Requirement — In the entries below, identify every line with the string "performed" and copy it.

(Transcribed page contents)
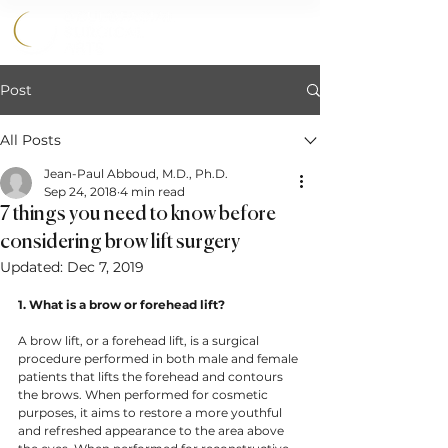
858.356.2647
Post
All Posts
Jean-Paul Abboud, M.D., Ph.D.
Sep 24, 2018
4 min read
7 things you need to know before
considering brow lift surgery
Updated:
Dec 7, 2019
1. What is a brow or forehead lift? 
A brow lift, or a forehead lift, is a surgical 
procedure performed in both male and female 
patients that lifts the forehead and contours 
the brows. When performed for cosmetic 
purposes, it aims to restore a more youthful 
and refreshed appearance to the area above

Written solution —
procedure performed in both male and female 
the brows. When performed for cosmetic 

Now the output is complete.